Numerose tra loro erano quelle che cadevano nelle mani dei nazifascisti per adempiere alla propria responsabilità. Mai, però, esse lasciarono che la rabbia per l’impossibilità di portare con sé un’arma di difesa vincesse sul desiderio del Bene Comune. Mai le staffette smisero di pedalare e correre in città verso le brigate. Mai permisero che la paura potesse soggiogare il Futuro.
Nella storia della Resistenza si registrano circa settantamila donne, tra Staffette e Partigiane, le quali presero parte alla lotta che condusse, poi, al referendum per la scelta tra Monarchia e Repubblica. All'alba della Libertà, molte non vollero alcun riconoscimento: avevano semplicemente compiuto il loro Dovere. Solo 16 di esse sono state ufficialmente insignite. La loro vita non fu semplice, nemmeno tra i compagni, la cui stima, per cultura dilagante dell’epoca, fu una strada tortuosa.

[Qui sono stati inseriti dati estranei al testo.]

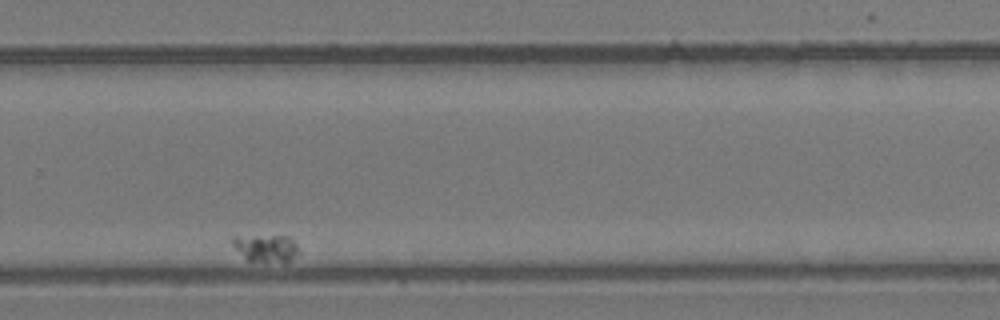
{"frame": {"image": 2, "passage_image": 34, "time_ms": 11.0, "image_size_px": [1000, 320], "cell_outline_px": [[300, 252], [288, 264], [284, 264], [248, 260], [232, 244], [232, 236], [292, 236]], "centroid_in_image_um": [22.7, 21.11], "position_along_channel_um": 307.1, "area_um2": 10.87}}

Furono le Emozioni, quelle stesse che renderebbero la Donna incapace di governare, a guidare la lotta per il Fiore della Libertà. Lotta che condusse alla realizzazione della Carta costituzionale, alla cui formazione parteciparono 21 donne, “senza distinzione di sesso, di razza, di lingua, di religione, di opinioni politiche, di condizioni personali e sociali.”